Cole Hendron walked over to Tony and Eliot James and his daughter, who were breakfasting together.
“Right after breakfast,” he said, “I want you, together with Higgins, to start prospecting for farm lands.”
Tony nodded. Two years before, the assignment would have appalled him. He would not have known whether beets were planted an inch under the surface of the soil or three feet, and whether one planted tubers or seeds; but he had been for a long time in charge of the farm in Michigan, and he was now well equipped for the undertaking.
“Bring back soil-samples. You understand the nature of the terrain which will be required—level and free from stones. It may be that you will find nothing in the vicinity that will be adequate; and if that is true we will consider moving the Ark. It is still good for a few hundred miles, I guess.”
Eliot James grinned. “Or a few hundred million? Which?”
To the surprise of all three, Cole Hendron did not respond with a smile. Instead he said simply: “I’d risk taking it up if we had to move in order to find a suitable place to raise food.”
Tony understood that the leader of the expedition was entirely serious, and said with sudden intensity: “What’s the matter with the Ark?”
“In the laboratory tests,” the gray-haired man answered, “and in the smaller furnaces and engines we designed, Dave Ransdell’s metal did not fuse or melt. But under the atomic blast, as we came through space, it commenced to erode. About eighteen hours after we had started, we went off our course because, as I discovered, the lining of one of the outside stern jets was wearing out more rapidly than the others. I used one of the right-angle tubes to reëstablish our direction, and I made some effort to measure the rate of dissipation of Ransdell’s metal. I couldn’t be very accurate, since I could not turn off the jets, but I was not at all certain that the material would stand the strain until we had reached the point where we started falling on Bronson Beta.”
“You mean to say,” Eliot James exclaimed, “that we barely got here?”
Cole Hendron smiled, and yet his face was sober. “It turned out that we had a little margin. I examined the tubes yesterday, and I dare say we could use them for a trip of another five hundred miles. But at both ends of the ship our insulation is nearly gone. We could not, for example, circumnavigate this globe.”
The writer looked depressed. “I had imagined,” he said, “that we would be able to cruise at will on the surface of the planet from now on.”
Hendron turned his face toward the ship, which represented the masterpiece of his life of engineering achievements. He regarded it almost sadly. “We won’t be able to do that. In
any case we would move her over the surface of the planet only to find good farm land, because we’ve got to take her to pieces.”
“To pieces!”
Hendron assented. “We designed her for that very purpose. Those layer sections on the inside wall will be taken down, one by one, and set up again on the ground. The top section will be made into a radio station, so that we can make accurate measurements of our orbit and also study meteorological conditions. The next section below that will be a chemistry laboratory. The one below that will be a hospital, if we need it. The next three will be store-rooms, and we will turn the last section into a machine-shop. The steel on the outside hull will be our mineral source for the time being, and out of it we will make the things we need until it is exhausted.”

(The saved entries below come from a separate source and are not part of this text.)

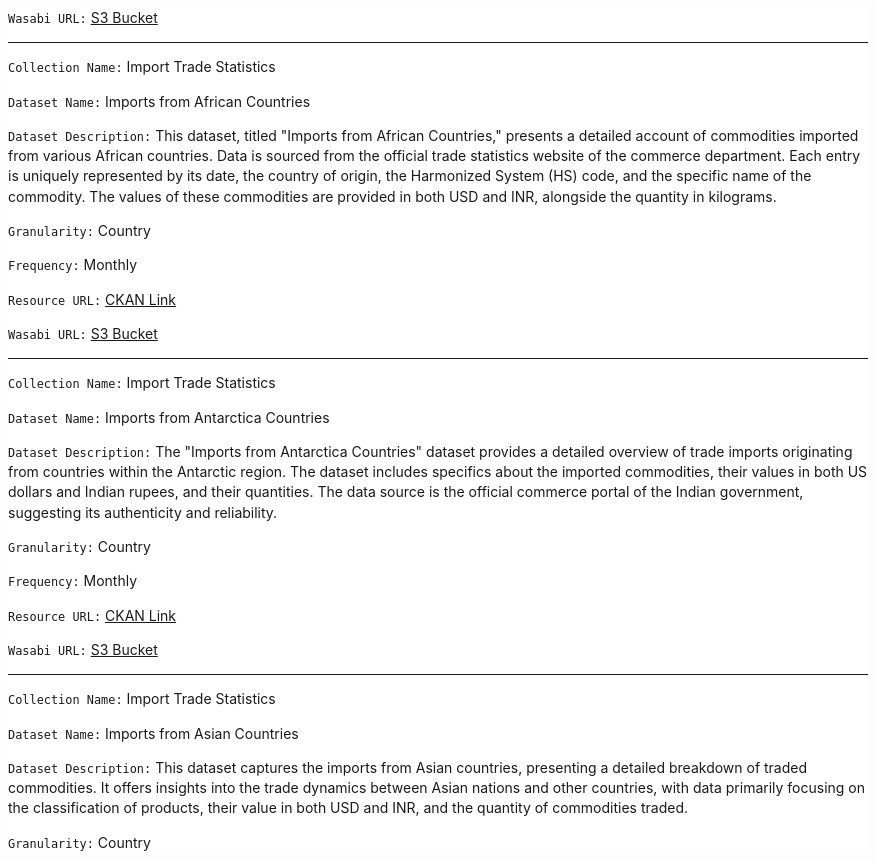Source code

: `Wasabi URL:` [S3 Bucket](https://s3.ap-southeast-1.wasabisys.com/high-value-datasets/mci-tradestat_export_lfy-cn-mn-uns) 

---

`Collection Name:` Import Trade Statistics 

`Dataset Name:` Imports from African Countries 

`Dataset Description:` This dataset, titled "Imports from African Countries," presents a detailed account of commodities imported from various African countries. Data is sourced from the official trade statistics website of the commerce department. Each entry is uniquely represented by its date, the country of origin, the Harmonized System (HS) code, and the specific name of the commodity. The values of these commodities are provided in both USD and INR, alongside the quantity in kilograms. 

`Granularity:` Country 

`Frequency:` Monthly 

`Resource URL:` [CKAN Link](https://ckan.indiadataportal.com/dataset/0e64447e-7e57-4e17-ac2a-6b86944abfb2/resource/931e4706-1c0e-4997-aca3-232919440b90/download/imports-from-african-countries.csv) 

`Wasabi URL:` [S3 Bucket](https://s3.ap-southeast-1.wasabisys.com/high-value-datasets/mci-tradestat_import_lfy-cn-mn-afr) 

---

`Collection Name:` Import Trade Statistics 

`Dataset Name:` Imports from Antarctica Countries 

`Dataset Description:` The "Imports from Antarctica Countries" dataset provides a detailed overview of trade imports originating from countries within the Antarctic region. The dataset includes specifics about the imported commodities, their values in both US dollars and Indian rupees, and their quantities. The data source is the official commerce portal of the Indian government, suggesting its authenticity and reliability. 

`Granularity:` Country 

`Frequency:` Monthly 

`Resource URL:` [CKAN Link](https://ckan.indiadataportal.com/dataset/0e64447e-7e57-4e17-ac2a-6b86944abfb2/resource/e73b5849-b8c1-4517-b88a-1fa82b3f7956/download/imports-from-antarctica-countries.csv) 

`Wasabi URL:` [S3 Bucket](https://s3.ap-southeast-1.wasabisys.com/high-value-datasets/mci-tradestat_import_lfy-cn-mn-ant) 

---

`Collection Name:` Import Trade Statistics 

`Dataset Name:` Imports from Asian Countries 

`Dataset Description:` This dataset captures the imports from Asian countries, presenting a detailed breakdown of traded commodities. It offers insights into the trade dynamics between Asian nations and other countries, with data primarily focusing on the classification of products, their value in both USD and INR, and the quantity of commodities traded. 

`Granularity:` Country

His eyes twinkled. “I had anticipated we might have a great deal of trouble in finding a source of iron ore and in mining it, but I dare say that some of the meteorites which fell here last night will not have buried themselves very deeply, so that we may have many tons of first-rate metal at our disposal when we need it.”
“An ill wind,” Eliot James said. “Still, I hate to think of the Ark being torn down. I had imagined we would go hunting for the others in it.”
Tony spoke. “I’d been thinking about that. It seems to me that if anybody had reached here, we would have heard some kind of signal from them by now.”